Stored items
------------------------------------------------------------

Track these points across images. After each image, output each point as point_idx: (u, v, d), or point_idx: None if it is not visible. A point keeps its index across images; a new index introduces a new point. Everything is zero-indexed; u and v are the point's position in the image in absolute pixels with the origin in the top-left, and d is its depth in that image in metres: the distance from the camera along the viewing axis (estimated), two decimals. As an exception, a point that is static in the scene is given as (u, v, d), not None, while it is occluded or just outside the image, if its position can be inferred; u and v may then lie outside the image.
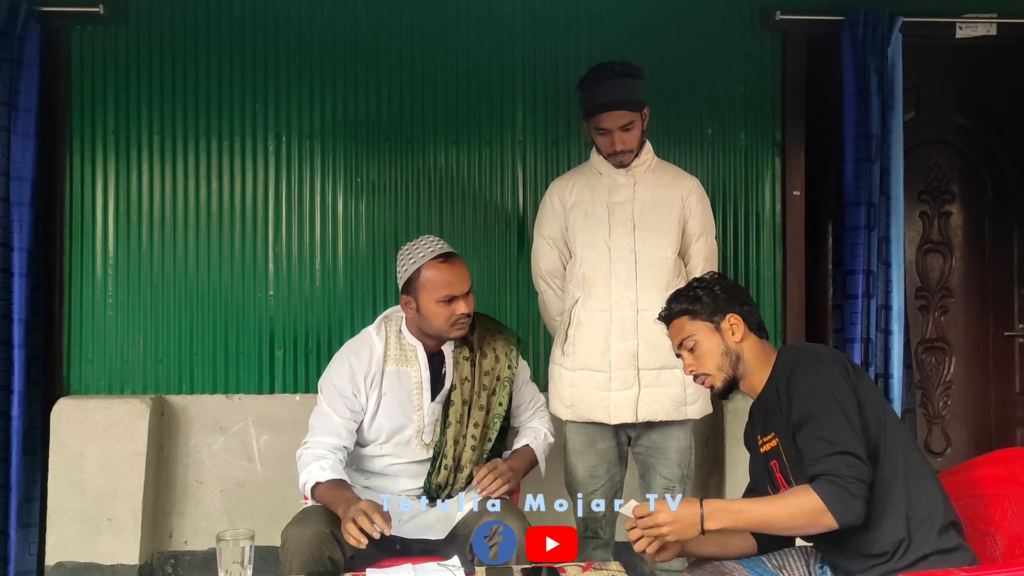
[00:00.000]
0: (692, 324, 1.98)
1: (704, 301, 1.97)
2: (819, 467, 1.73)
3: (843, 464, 1.71)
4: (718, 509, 1.77)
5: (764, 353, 1.97)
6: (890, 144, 3.02)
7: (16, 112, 2.90)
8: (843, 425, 1.74)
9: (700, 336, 1.97)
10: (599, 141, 2.59)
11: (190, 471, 3.10)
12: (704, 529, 1.75)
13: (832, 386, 1.79)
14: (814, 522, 1.72)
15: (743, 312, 1.96)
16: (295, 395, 3.11)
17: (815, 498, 1.70)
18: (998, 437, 3.40)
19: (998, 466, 2.08)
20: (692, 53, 3.24)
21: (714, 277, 2.04)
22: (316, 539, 2.11)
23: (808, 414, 1.78)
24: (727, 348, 1.96)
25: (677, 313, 2.00)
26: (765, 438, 1.94)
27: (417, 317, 2.33)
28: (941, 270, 3.43)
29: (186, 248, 3.14)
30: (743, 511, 1.78)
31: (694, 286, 2.02)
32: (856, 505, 1.69)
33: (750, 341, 1.96)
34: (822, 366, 1.83)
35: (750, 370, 1.97)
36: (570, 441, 2.64)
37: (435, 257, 2.30)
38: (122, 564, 2.92)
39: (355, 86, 3.17)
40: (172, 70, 3.13)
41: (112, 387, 3.11)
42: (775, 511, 1.76)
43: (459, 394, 2.39)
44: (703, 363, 1.98)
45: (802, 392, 1.81)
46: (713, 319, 1.96)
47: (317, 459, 2.25)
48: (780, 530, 1.81)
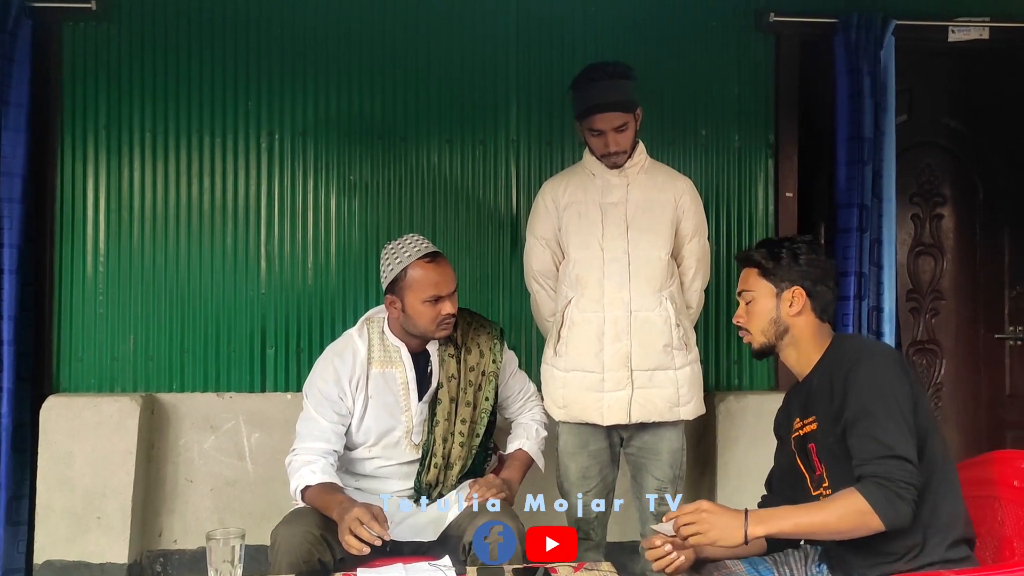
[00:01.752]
0: (758, 280, 1.95)
1: (781, 264, 1.92)
2: (869, 468, 1.71)
3: (895, 467, 1.69)
4: (763, 517, 1.75)
5: (817, 335, 1.93)
6: (882, 147, 3.03)
7: (7, 108, 2.88)
8: (900, 428, 1.72)
9: (759, 294, 1.95)
10: (592, 142, 2.59)
11: (180, 469, 3.09)
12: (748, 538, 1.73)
13: (894, 387, 1.76)
14: (862, 525, 1.69)
15: (813, 290, 1.91)
16: (286, 394, 3.10)
17: (861, 501, 1.68)
18: (988, 439, 3.41)
19: (989, 468, 2.09)
20: (686, 54, 3.24)
21: (811, 245, 1.96)
22: (306, 540, 2.10)
23: (866, 411, 1.75)
24: (778, 317, 1.93)
25: (752, 262, 1.97)
26: (805, 420, 1.91)
27: (402, 317, 2.32)
28: (932, 272, 3.44)
29: (177, 245, 3.12)
30: (787, 517, 1.76)
31: (784, 245, 1.95)
32: (904, 509, 1.68)
33: (807, 319, 1.92)
34: (885, 365, 1.80)
35: (799, 347, 1.94)
36: (563, 442, 2.64)
37: (421, 257, 2.29)
38: (111, 563, 2.90)
39: (348, 84, 3.16)
40: (164, 66, 3.11)
41: (102, 385, 3.09)
42: (822, 516, 1.73)
43: (446, 392, 2.39)
44: (751, 320, 1.96)
45: (862, 388, 1.77)
46: (779, 284, 1.92)
47: (306, 464, 2.24)
48: (827, 535, 1.78)
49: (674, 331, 2.55)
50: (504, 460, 2.53)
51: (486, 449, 2.49)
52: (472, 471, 2.43)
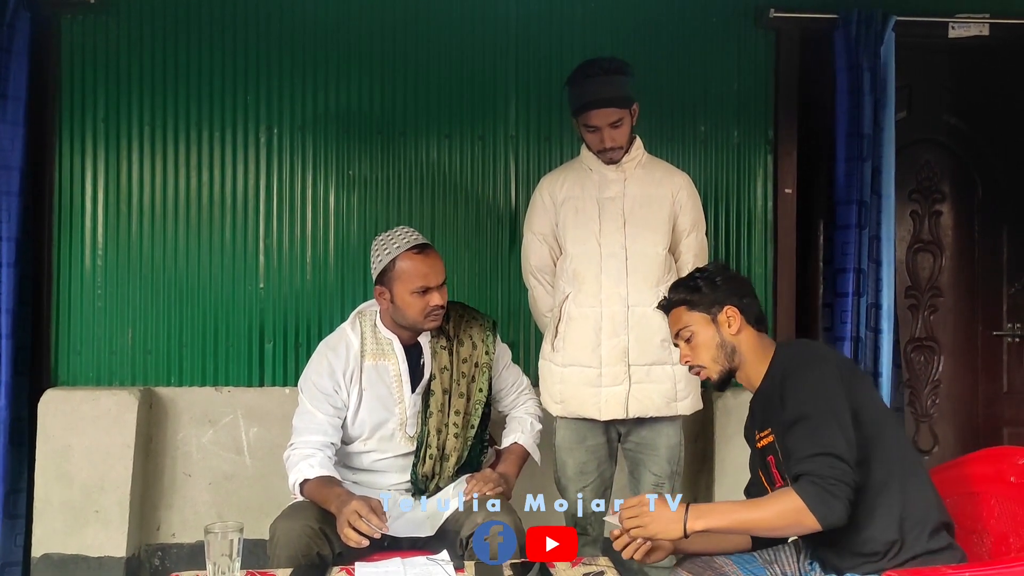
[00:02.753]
0: (689, 315, 1.98)
1: (703, 292, 1.97)
2: (802, 467, 1.74)
3: (826, 465, 1.71)
4: (703, 512, 1.77)
5: (761, 347, 1.97)
6: (882, 143, 3.03)
7: (5, 101, 2.87)
8: (832, 428, 1.74)
9: (696, 327, 1.98)
10: (588, 138, 2.59)
11: (178, 464, 3.09)
12: (687, 532, 1.75)
13: (826, 388, 1.79)
14: (797, 523, 1.72)
15: (742, 305, 1.96)
16: (285, 388, 3.10)
17: (796, 499, 1.70)
18: (985, 436, 3.42)
19: (987, 464, 2.10)
20: (686, 50, 3.24)
21: (717, 267, 2.03)
22: (304, 534, 2.11)
23: (800, 414, 1.78)
24: (722, 340, 1.96)
25: (675, 303, 2.01)
26: (762, 433, 1.94)
27: (391, 308, 2.33)
28: (931, 269, 3.45)
29: (176, 239, 3.12)
30: (726, 513, 1.79)
31: (695, 276, 2.02)
32: (838, 506, 1.69)
33: (747, 334, 1.96)
34: (818, 367, 1.83)
35: (747, 363, 1.97)
36: (560, 437, 2.65)
37: (410, 248, 2.30)
38: (109, 556, 2.91)
39: (347, 79, 3.16)
40: (163, 60, 3.10)
41: (100, 379, 3.09)
42: (758, 514, 1.76)
43: (439, 383, 2.39)
44: (698, 354, 1.98)
45: (796, 392, 1.81)
46: (710, 311, 1.96)
47: (305, 458, 2.25)
48: (764, 532, 1.82)
49: (672, 326, 2.55)
50: (500, 455, 2.54)
51: (482, 441, 2.50)
52: (468, 463, 2.44)
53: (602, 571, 2.01)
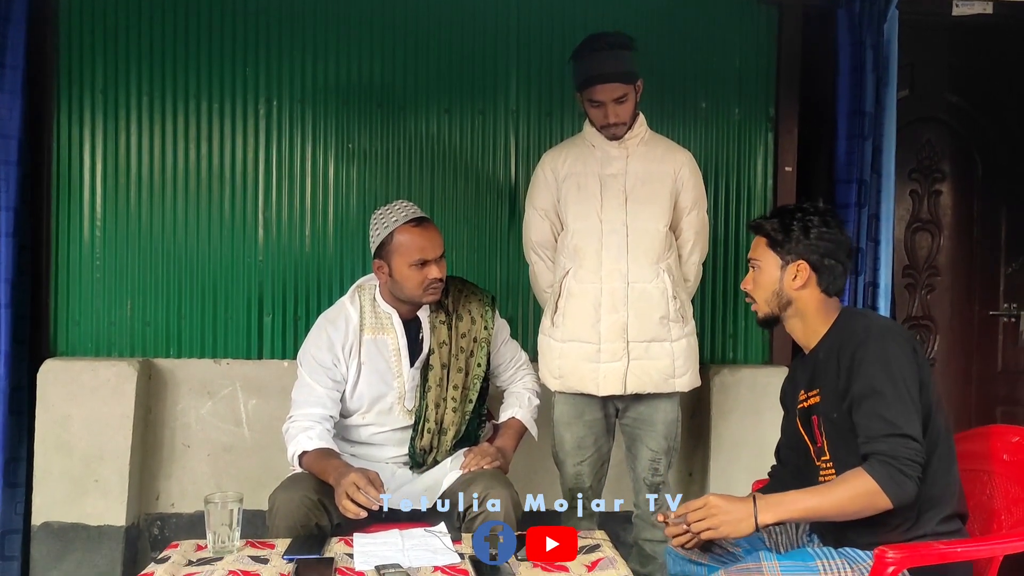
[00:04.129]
0: (765, 251, 1.97)
1: (791, 236, 1.92)
2: (875, 446, 1.74)
3: (900, 446, 1.72)
4: (772, 504, 1.77)
5: (823, 310, 1.94)
6: (883, 122, 3.02)
7: (3, 70, 2.85)
8: (906, 407, 1.74)
9: (765, 265, 1.96)
10: (592, 113, 2.58)
11: (177, 434, 3.11)
12: (759, 526, 1.76)
13: (901, 366, 1.78)
14: (870, 504, 1.73)
15: (820, 265, 1.91)
16: (283, 361, 3.12)
17: (869, 481, 1.71)
18: (979, 414, 3.45)
19: (980, 442, 2.12)
20: (688, 26, 3.22)
21: (822, 218, 1.93)
22: (303, 505, 2.14)
23: (873, 389, 1.77)
24: (781, 289, 1.94)
25: (762, 232, 1.98)
26: (809, 392, 1.94)
27: (390, 282, 2.34)
28: (929, 248, 3.45)
29: (175, 211, 3.12)
30: (796, 502, 1.78)
31: (796, 216, 1.94)
32: (910, 486, 1.71)
33: (810, 293, 1.93)
34: (894, 344, 1.81)
35: (802, 320, 1.95)
36: (558, 412, 2.67)
37: (408, 221, 2.31)
38: (109, 525, 2.93)
39: (347, 52, 3.14)
40: (162, 30, 3.08)
41: (99, 349, 3.10)
42: (831, 499, 1.76)
43: (437, 358, 2.41)
44: (756, 289, 1.98)
45: (870, 366, 1.79)
46: (785, 257, 1.94)
47: (304, 430, 2.28)
48: (837, 517, 1.79)
49: (671, 303, 2.57)
50: (498, 429, 2.56)
51: (479, 415, 2.53)
52: (466, 437, 2.47)
53: (598, 544, 2.04)
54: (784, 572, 1.76)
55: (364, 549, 1.95)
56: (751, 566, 1.78)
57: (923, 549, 1.75)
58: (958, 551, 1.80)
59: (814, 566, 1.78)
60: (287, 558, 1.91)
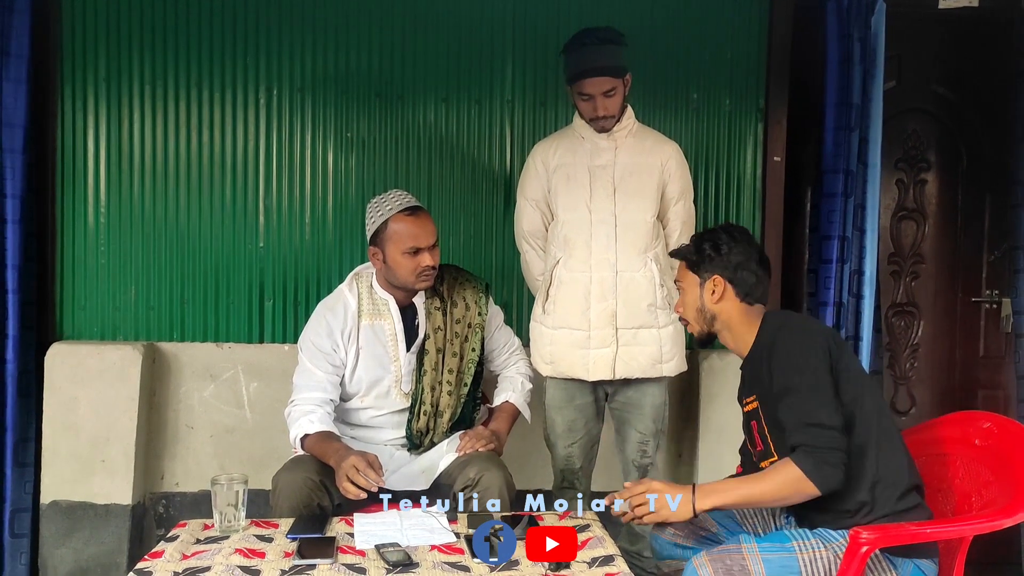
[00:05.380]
0: (685, 272, 2.12)
1: (704, 255, 2.06)
2: (797, 438, 1.85)
3: (819, 435, 1.82)
4: (709, 491, 1.90)
5: (746, 319, 2.06)
6: (870, 113, 3.06)
7: (8, 59, 2.89)
8: (819, 398, 1.86)
9: (686, 286, 2.12)
10: (582, 106, 2.64)
11: (181, 416, 3.18)
12: (696, 512, 1.88)
13: (808, 359, 1.90)
14: (798, 491, 1.84)
15: (734, 278, 2.04)
16: (284, 345, 3.18)
17: (795, 470, 1.82)
18: (961, 398, 3.52)
19: (955, 427, 2.21)
20: (680, 17, 3.26)
21: (730, 234, 2.07)
22: (306, 486, 2.21)
23: (787, 387, 1.89)
24: (703, 305, 2.08)
25: (681, 256, 2.13)
26: (748, 399, 2.06)
27: (384, 269, 2.41)
28: (914, 237, 3.51)
29: (177, 198, 3.17)
30: (731, 490, 1.91)
31: (706, 238, 2.08)
32: (834, 472, 1.82)
33: (729, 305, 2.06)
34: (803, 340, 1.93)
35: (730, 331, 2.08)
36: (550, 396, 2.74)
37: (402, 210, 2.37)
38: (115, 503, 3.01)
39: (347, 41, 3.19)
40: (163, 20, 3.12)
41: (105, 333, 3.17)
42: (761, 487, 1.87)
43: (433, 343, 2.48)
44: (685, 310, 2.13)
45: (782, 364, 1.91)
46: (702, 275, 2.07)
47: (305, 414, 2.34)
48: (768, 503, 1.94)
49: (658, 291, 2.64)
50: (492, 412, 2.64)
51: (474, 399, 2.59)
52: (462, 420, 2.54)
53: (588, 524, 2.11)
54: (763, 552, 1.85)
55: (364, 528, 2.02)
56: (731, 547, 1.88)
57: (894, 530, 1.85)
58: (927, 532, 1.89)
59: (791, 546, 1.88)
60: (291, 537, 1.97)
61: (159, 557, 1.86)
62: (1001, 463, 2.03)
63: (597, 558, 1.88)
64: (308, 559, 1.83)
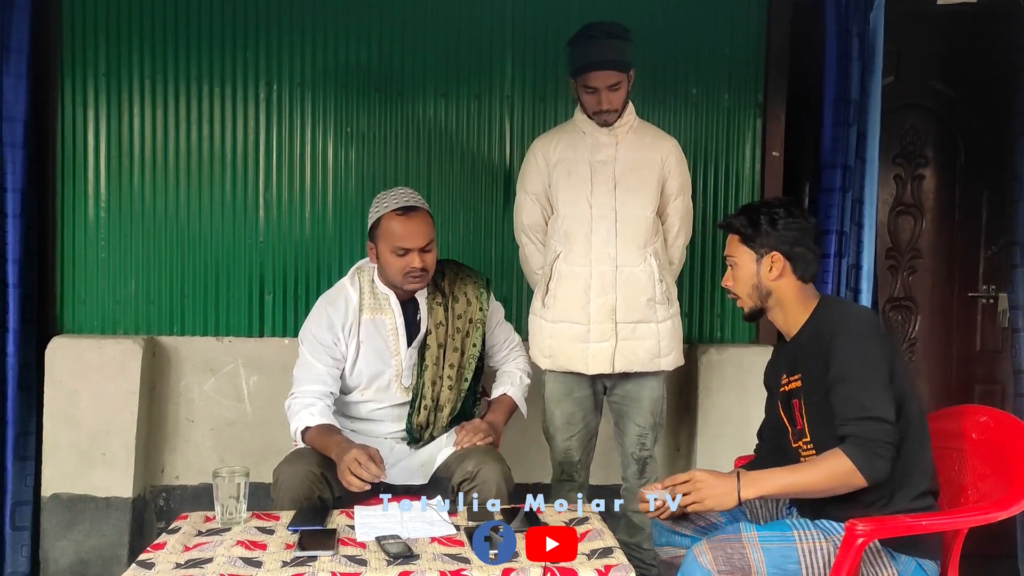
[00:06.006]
0: (739, 247, 2.06)
1: (760, 230, 2.01)
2: (849, 428, 1.84)
3: (874, 428, 1.82)
4: (754, 480, 1.88)
5: (801, 298, 2.03)
6: (868, 109, 3.07)
7: (8, 53, 2.89)
8: (878, 390, 1.85)
9: (740, 260, 2.06)
10: (585, 99, 2.65)
11: (181, 410, 3.19)
12: (741, 501, 1.86)
13: (873, 352, 1.88)
14: (846, 483, 1.83)
15: (792, 253, 2.00)
16: (284, 339, 3.19)
17: (846, 461, 1.81)
18: (958, 392, 3.53)
19: (950, 421, 2.22)
20: (679, 13, 3.27)
21: (788, 208, 2.02)
22: (307, 478, 2.22)
23: (847, 374, 1.86)
24: (759, 282, 2.04)
25: (733, 229, 2.07)
26: (791, 377, 2.03)
27: (378, 264, 2.42)
28: (911, 232, 3.53)
29: (177, 192, 3.18)
30: (777, 478, 1.89)
31: (762, 211, 2.03)
32: (883, 466, 1.81)
33: (787, 282, 2.02)
34: (867, 331, 1.91)
35: (783, 309, 2.04)
36: (549, 389, 2.76)
37: (395, 209, 2.37)
38: (116, 496, 3.02)
39: (347, 36, 3.19)
40: (163, 14, 3.13)
41: (105, 327, 3.18)
42: (809, 477, 1.86)
43: (434, 338, 2.49)
44: (737, 285, 2.08)
45: (844, 352, 1.88)
46: (759, 250, 2.02)
47: (306, 407, 2.35)
48: (814, 493, 1.89)
49: (657, 286, 2.65)
50: (490, 405, 2.65)
51: (475, 393, 2.60)
52: (462, 414, 2.55)
53: (586, 517, 2.13)
54: (763, 541, 1.86)
55: (365, 521, 2.03)
56: (731, 536, 1.88)
57: (890, 522, 1.85)
58: (923, 524, 1.90)
59: (791, 536, 1.88)
60: (292, 529, 1.98)
61: (161, 548, 1.87)
62: (997, 457, 2.04)
63: (596, 550, 1.88)
64: (309, 551, 1.84)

------------------------------------------------------------

WORK ITEM
Look above for the line with "2: (819, 467, 1.73)" and the line with "52: (472, 471, 2.43)", then copy exactly the lines from the first through the second, both kept, with no pictures.

ANSWER TO THIS EXERCISE
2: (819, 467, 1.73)
3: (843, 464, 1.71)
4: (718, 509, 1.77)
5: (764, 353, 1.97)
6: (890, 144, 3.02)
7: (16, 112, 2.90)
8: (843, 425, 1.74)
9: (700, 336, 1.97)
10: (599, 141, 2.59)
11: (190, 471, 3.10)
12: (704, 529, 1.75)
13: (832, 386, 1.79)
14: (814, 522, 1.72)
15: (743, 312, 1.96)
16: (295, 395, 3.11)
17: (815, 498, 1.70)
18: (998, 437, 3.40)
19: (998, 466, 2.08)
20: (692, 53, 3.24)
21: (714, 277, 2.04)
22: (316, 539, 2.11)
23: (808, 414, 1.78)
24: (727, 348, 1.96)
25: (677, 313, 2.00)
26: (765, 438, 1.94)
27: (417, 317, 2.33)
28: (941, 270, 3.43)
29: (186, 248, 3.14)
30: (743, 511, 1.78)
31: (694, 286, 2.02)
32: (856, 505, 1.69)
33: (750, 341, 1.96)
34: (822, 366, 1.83)
35: (750, 370, 1.97)
36: (570, 441, 2.64)
37: (435, 257, 2.30)
38: (122, 564, 2.92)
39: (355, 86, 3.17)
40: (172, 70, 3.13)
41: (112, 387, 3.11)
42: (775, 511, 1.76)
43: (459, 394, 2.39)
44: (703, 363, 1.98)
45: (802, 392, 1.81)
46: (713, 319, 1.96)
47: (317, 459, 2.25)
48: (780, 530, 1.81)
[00:01.752]
0: (758, 280, 1.95)
1: (781, 264, 1.92)
2: (869, 468, 1.71)
3: (895, 467, 1.69)
4: (763, 517, 1.75)
5: (817, 335, 1.93)
6: (882, 147, 3.03)
7: (7, 108, 2.88)
8: (900, 428, 1.72)
9: (759, 294, 1.95)
10: (592, 142, 2.59)
11: (180, 469, 3.09)
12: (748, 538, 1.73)
13: (894, 387, 1.76)
14: (862, 525, 1.69)
15: (813, 290, 1.91)
16: (286, 394, 3.10)
17: (861, 501, 1.68)
18: (988, 439, 3.41)
19: (989, 468, 2.09)
20: (686, 54, 3.24)
21: (811, 245, 1.96)
22: (306, 540, 2.10)
23: (866, 411, 1.75)
24: (778, 317, 1.93)
25: (752, 262, 1.97)
26: (805, 420, 1.91)
27: (402, 317, 2.32)
28: (932, 272, 3.44)
29: (177, 245, 3.12)
30: (787, 517, 1.76)
31: (784, 245, 1.95)
32: (904, 509, 1.68)
33: (807, 319, 1.92)
34: (885, 365, 1.80)
35: (799, 347, 1.94)
36: (563, 442, 2.64)
37: (421, 257, 2.29)
38: (111, 563, 2.90)
39: (348, 84, 3.16)
40: (164, 66, 3.11)
41: (102, 385, 3.09)
42: (822, 516, 1.73)
43: (446, 392, 2.39)
44: (751, 320, 1.96)
45: (862, 388, 1.77)
46: (779, 284, 1.92)
47: (306, 464, 2.24)
48: (827, 535, 1.78)
49: (674, 331, 2.55)
50: (504, 460, 2.53)
51: (486, 449, 2.49)
52: (472, 471, 2.43)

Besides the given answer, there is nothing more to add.